Para Edmeiry, Thaís, Pollyanna e Graziele, todo dia é 8 de março
Defensoras do Núcleo Institucional de Promoção e Defesa da Mulher, são elas que dão voz às mulheres na luta pela igualdade
Quatro mulheres de diferentes cidades natais, com anos de experiência ou meses, e que se encontram na mesma luta: a de defender outras mulheres. Na Defensoria Pública do Estado de Mato Grosso do Sul, mais precisamente, no Nudem (Núcleo Institucional de Promoção e Defesa da Mulher), todo dia é 8 de Março no calendário de Edmeiry, Thaís, Pollyanna e Graziele. O Lado B sentou para ouvir delas como é dar voz às mulheres que precisam tanto da justiça como do acolhimento para dar fim a uma história de violência.
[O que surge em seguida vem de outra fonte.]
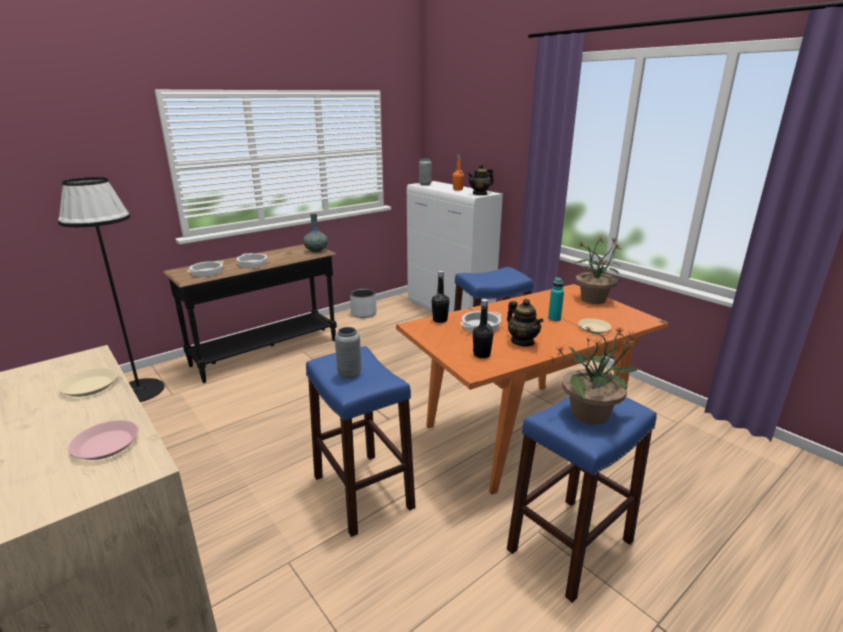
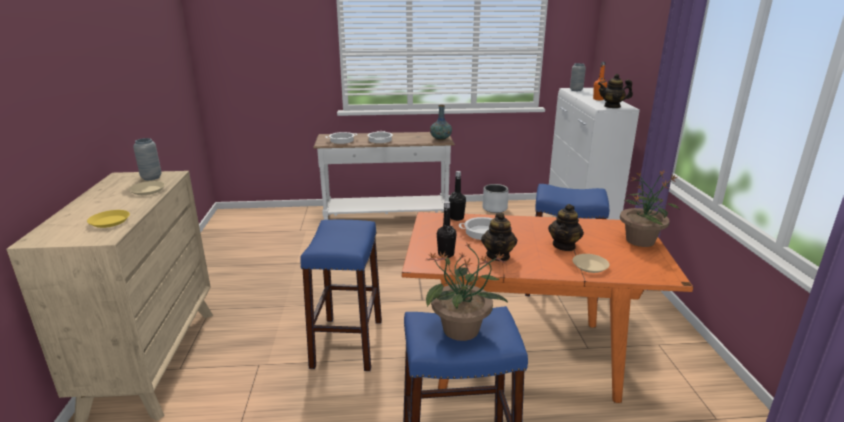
camera: 35 degrees right, 0 degrees up
(106, 444) = (110, 221): pink plate -> yellow plate
(139, 391) = (285, 221): black floor lamp -> none
(266, 353) = (386, 219): black console table -> white console table
(349, 373) = (334, 237): grey vase -> grey vase (151, 177)
(554, 318) = (564, 246): turquoise bottle -> teapot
Edmeiry Silara Broch Festi é a primeira da esquerda para a direita na foto em que o núcleo aparece completo. Paranaense, dos 43 anos de vida, 16 já se passaram na defensoria. Até chegar em Campo Grande, Edmeiry passou por Ribas do Rio Pardo, Costa Rica e Rio Brilhante. No entanto, mais do que vivenciar lotações diferentes, o que lhe marca a carreira é passar da defesa para a acusação. Isso porque em Rio Brilhante foram anos trabalhando na área criminal, especificamente júri e defesa de réus, dentre esses, ela defendeu muitos homens agressores.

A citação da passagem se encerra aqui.